_Dataset entries_
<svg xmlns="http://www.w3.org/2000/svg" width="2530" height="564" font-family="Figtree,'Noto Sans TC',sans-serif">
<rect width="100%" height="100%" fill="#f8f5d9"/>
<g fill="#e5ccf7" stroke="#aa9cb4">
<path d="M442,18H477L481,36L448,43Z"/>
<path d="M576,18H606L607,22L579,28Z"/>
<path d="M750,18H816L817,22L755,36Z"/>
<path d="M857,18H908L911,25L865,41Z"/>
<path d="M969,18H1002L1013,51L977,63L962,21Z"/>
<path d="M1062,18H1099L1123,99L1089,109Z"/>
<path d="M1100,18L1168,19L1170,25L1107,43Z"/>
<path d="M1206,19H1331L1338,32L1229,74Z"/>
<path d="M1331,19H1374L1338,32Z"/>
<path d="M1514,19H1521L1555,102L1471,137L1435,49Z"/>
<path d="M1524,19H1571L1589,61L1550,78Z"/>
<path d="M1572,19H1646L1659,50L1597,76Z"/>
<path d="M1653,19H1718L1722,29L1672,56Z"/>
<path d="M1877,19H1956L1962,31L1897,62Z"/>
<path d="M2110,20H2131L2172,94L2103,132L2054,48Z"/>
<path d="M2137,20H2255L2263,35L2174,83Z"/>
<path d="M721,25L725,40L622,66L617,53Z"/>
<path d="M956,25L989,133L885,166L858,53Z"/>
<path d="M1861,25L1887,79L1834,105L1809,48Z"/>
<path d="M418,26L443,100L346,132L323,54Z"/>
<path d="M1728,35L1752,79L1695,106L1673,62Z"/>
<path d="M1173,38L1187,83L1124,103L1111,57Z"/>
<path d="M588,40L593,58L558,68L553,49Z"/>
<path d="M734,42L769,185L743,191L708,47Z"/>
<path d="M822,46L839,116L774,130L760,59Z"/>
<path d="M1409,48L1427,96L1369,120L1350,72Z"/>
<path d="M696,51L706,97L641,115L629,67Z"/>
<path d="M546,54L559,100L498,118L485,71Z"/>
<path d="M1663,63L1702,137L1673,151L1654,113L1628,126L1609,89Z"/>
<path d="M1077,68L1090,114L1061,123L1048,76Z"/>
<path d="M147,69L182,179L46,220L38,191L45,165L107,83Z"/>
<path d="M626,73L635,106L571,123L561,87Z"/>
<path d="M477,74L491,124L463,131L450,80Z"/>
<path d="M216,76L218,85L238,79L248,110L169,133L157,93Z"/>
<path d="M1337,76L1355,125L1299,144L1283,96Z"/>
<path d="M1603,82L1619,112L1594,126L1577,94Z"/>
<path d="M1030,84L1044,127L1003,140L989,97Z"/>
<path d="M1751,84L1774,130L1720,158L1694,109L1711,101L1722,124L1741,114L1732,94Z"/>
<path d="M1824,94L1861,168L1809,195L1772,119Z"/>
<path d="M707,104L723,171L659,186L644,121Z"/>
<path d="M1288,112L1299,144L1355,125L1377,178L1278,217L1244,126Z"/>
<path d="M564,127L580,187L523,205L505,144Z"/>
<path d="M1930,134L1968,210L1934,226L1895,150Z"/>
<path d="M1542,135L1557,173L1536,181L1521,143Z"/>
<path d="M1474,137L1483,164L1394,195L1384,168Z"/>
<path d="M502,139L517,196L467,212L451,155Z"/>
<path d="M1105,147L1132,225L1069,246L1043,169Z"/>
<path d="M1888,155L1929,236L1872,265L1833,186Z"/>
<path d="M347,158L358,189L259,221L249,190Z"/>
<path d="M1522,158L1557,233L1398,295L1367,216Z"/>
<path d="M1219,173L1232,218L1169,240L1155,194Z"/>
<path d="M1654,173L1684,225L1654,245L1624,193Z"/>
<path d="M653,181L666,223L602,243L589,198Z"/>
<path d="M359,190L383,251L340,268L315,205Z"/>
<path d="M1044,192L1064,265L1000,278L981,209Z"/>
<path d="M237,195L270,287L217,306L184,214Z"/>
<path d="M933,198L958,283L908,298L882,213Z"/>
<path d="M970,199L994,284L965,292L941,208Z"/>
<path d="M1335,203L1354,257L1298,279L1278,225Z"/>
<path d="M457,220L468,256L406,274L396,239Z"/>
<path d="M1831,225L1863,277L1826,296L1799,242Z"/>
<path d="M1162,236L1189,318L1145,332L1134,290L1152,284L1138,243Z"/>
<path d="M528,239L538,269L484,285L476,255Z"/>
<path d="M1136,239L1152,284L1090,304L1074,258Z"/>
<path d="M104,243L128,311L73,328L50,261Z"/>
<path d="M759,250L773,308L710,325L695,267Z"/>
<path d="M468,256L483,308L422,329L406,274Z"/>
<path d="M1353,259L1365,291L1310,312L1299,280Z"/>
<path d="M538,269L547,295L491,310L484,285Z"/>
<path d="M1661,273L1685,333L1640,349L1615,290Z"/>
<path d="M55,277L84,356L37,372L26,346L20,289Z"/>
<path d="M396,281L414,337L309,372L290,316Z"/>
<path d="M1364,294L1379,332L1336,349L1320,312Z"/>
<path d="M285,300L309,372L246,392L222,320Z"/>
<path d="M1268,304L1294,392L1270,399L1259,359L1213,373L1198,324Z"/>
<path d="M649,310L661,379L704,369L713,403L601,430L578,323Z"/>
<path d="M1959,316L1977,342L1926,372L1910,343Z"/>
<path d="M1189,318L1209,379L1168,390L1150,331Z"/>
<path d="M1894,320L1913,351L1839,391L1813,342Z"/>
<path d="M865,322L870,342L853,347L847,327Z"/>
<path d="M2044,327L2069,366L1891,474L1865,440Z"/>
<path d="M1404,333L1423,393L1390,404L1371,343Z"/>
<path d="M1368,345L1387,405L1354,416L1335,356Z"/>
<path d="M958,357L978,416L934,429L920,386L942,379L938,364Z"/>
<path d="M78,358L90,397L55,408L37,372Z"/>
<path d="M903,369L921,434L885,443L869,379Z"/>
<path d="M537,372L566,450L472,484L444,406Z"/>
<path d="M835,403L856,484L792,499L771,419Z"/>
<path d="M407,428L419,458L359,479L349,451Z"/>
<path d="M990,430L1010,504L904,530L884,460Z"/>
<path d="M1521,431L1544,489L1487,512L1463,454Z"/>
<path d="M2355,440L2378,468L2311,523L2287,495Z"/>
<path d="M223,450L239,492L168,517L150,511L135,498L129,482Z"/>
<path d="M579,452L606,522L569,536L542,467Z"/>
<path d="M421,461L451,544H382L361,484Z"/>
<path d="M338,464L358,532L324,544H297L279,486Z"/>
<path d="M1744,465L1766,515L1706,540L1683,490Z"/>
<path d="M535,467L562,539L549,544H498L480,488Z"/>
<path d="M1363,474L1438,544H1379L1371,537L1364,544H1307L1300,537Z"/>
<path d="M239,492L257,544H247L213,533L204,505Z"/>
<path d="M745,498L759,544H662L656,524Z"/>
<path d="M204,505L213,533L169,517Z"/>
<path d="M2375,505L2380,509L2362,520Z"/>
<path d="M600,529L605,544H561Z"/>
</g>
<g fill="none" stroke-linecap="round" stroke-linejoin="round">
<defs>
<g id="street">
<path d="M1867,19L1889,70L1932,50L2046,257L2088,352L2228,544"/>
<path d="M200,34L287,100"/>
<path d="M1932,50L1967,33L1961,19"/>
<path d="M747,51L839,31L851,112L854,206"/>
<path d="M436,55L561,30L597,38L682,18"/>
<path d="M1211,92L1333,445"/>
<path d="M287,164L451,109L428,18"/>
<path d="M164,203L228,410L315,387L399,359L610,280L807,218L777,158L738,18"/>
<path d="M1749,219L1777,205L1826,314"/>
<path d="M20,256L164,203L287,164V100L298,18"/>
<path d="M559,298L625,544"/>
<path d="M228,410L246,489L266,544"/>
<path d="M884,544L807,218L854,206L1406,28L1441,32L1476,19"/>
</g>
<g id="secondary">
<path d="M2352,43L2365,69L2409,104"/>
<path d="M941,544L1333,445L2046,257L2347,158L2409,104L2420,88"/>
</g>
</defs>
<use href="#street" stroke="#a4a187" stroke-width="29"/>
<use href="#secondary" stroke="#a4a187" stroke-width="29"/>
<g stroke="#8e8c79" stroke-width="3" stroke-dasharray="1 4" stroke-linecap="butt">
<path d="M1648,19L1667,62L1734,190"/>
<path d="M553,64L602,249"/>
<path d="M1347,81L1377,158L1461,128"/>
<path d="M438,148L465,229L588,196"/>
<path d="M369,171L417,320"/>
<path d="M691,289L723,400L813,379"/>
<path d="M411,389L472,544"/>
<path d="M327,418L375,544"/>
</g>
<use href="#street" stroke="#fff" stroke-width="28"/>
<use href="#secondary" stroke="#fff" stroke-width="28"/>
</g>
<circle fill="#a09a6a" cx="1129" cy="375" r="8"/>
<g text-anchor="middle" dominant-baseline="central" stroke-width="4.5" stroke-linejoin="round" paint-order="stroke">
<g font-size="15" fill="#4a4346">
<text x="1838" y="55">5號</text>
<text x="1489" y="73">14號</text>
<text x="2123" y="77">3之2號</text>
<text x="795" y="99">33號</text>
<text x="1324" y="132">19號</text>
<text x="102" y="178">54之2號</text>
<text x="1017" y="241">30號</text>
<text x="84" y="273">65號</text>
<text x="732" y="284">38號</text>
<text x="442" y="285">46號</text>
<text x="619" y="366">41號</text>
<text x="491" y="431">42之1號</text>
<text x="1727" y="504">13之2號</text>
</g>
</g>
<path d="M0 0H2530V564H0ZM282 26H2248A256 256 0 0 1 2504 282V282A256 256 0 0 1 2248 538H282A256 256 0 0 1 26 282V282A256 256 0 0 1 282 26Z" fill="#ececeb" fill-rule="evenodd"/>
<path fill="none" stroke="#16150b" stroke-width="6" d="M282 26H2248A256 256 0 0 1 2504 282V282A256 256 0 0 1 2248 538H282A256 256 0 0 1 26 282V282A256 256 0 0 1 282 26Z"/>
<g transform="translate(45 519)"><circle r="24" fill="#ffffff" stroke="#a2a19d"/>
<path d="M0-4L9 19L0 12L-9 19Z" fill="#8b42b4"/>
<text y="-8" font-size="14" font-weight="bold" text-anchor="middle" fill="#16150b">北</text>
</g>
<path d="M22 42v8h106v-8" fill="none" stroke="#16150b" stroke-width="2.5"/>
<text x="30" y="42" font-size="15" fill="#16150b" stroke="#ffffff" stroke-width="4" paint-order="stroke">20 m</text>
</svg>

_Work task_
Looking at the entries above, state the number of lines that contain "linejoin" and add nothing more.

_Task result_
2